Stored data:
========

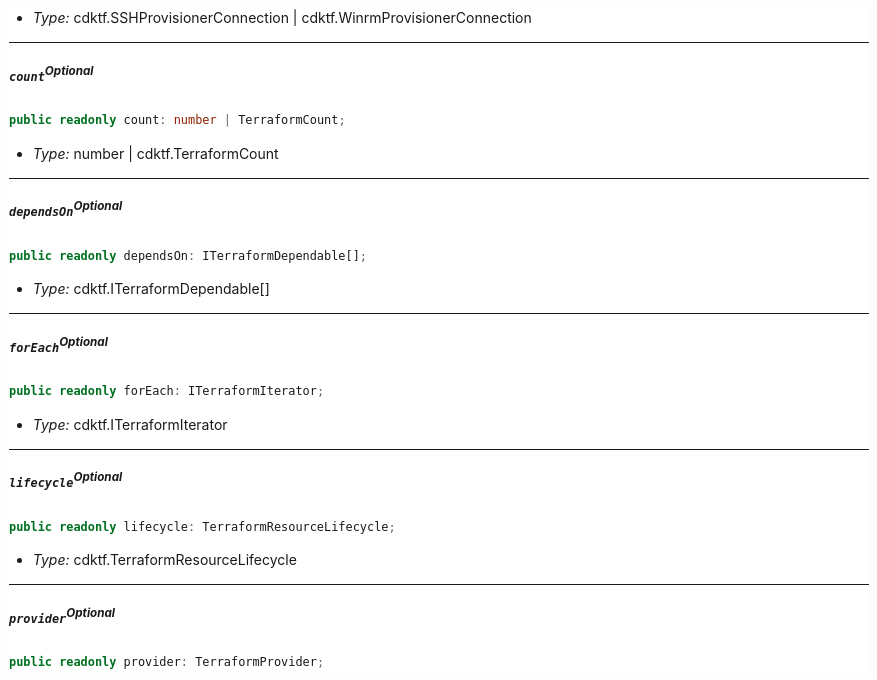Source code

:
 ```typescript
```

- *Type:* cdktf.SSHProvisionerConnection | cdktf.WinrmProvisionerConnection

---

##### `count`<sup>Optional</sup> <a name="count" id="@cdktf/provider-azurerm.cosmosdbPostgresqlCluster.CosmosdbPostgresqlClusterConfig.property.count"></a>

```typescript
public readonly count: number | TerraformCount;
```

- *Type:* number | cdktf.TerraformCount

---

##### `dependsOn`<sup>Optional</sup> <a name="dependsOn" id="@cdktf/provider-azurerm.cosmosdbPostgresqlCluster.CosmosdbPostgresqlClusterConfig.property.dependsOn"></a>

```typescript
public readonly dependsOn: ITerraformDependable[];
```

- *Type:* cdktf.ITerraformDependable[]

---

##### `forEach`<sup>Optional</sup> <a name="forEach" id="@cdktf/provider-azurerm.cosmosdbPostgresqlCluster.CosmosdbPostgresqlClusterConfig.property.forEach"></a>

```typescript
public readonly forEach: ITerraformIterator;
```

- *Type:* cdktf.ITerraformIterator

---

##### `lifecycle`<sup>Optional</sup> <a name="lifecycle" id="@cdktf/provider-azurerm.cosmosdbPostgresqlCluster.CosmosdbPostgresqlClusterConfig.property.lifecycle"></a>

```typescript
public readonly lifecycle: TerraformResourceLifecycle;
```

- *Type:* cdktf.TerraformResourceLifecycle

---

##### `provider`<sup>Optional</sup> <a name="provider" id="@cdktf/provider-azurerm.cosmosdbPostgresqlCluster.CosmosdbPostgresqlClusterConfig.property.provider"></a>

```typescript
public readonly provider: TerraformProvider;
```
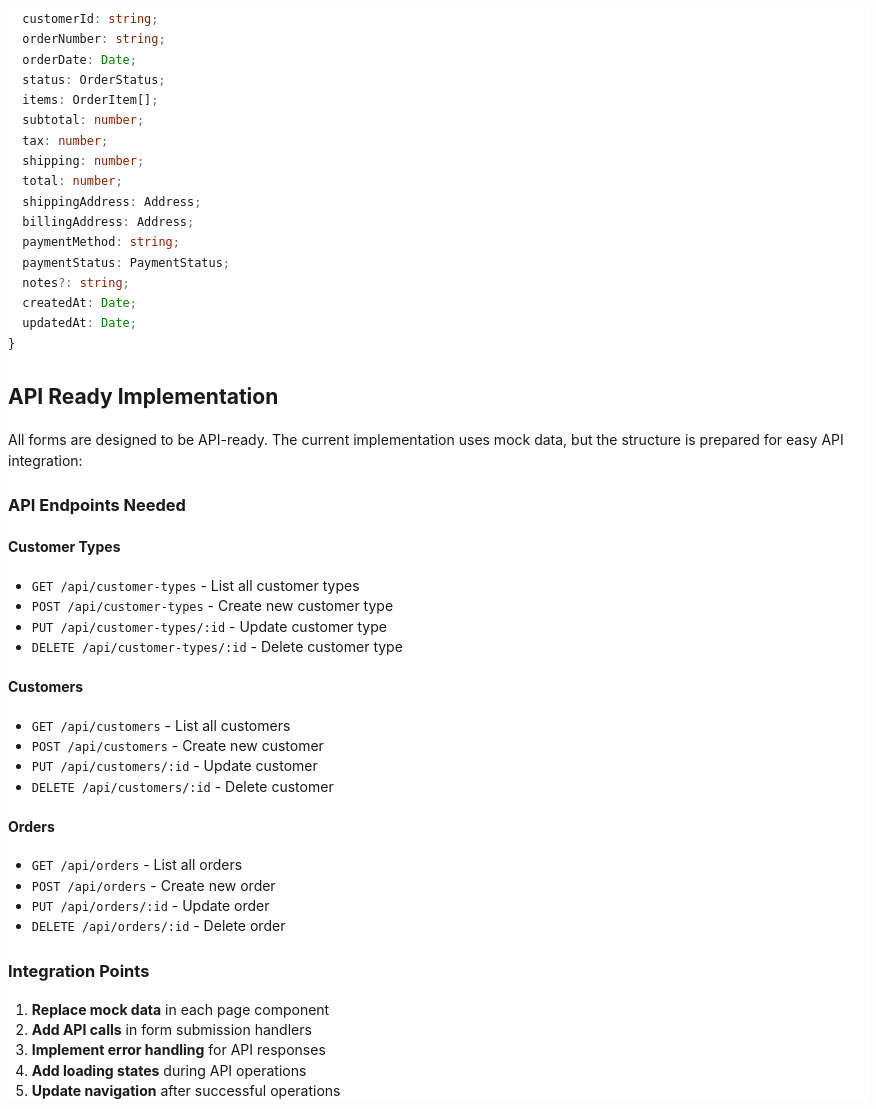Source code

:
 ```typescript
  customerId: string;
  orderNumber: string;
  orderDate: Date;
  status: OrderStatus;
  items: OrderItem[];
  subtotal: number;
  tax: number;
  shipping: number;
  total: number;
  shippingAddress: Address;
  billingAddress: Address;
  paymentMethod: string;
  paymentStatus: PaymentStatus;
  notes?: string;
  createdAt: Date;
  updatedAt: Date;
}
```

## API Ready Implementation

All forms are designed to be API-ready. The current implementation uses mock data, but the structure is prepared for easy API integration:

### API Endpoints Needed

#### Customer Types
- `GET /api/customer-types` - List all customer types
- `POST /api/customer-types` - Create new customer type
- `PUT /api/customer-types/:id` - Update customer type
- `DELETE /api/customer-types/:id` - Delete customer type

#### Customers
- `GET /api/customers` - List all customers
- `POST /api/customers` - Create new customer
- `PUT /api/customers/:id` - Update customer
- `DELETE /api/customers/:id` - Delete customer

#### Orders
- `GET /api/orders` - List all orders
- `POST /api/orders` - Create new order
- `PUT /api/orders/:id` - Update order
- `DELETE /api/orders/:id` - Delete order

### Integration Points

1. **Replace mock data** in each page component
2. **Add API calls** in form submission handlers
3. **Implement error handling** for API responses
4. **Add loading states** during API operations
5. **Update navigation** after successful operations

========

Write out each line of the data that holds the string "Delete".

**ANSWER TO THIS PROBLEM:**
- `DELETE /api/customer-types/:id` - Delete customer type
- `DELETE /api/customers/:id` - Delete customer
- `DELETE /api/orders/:id` - Delete order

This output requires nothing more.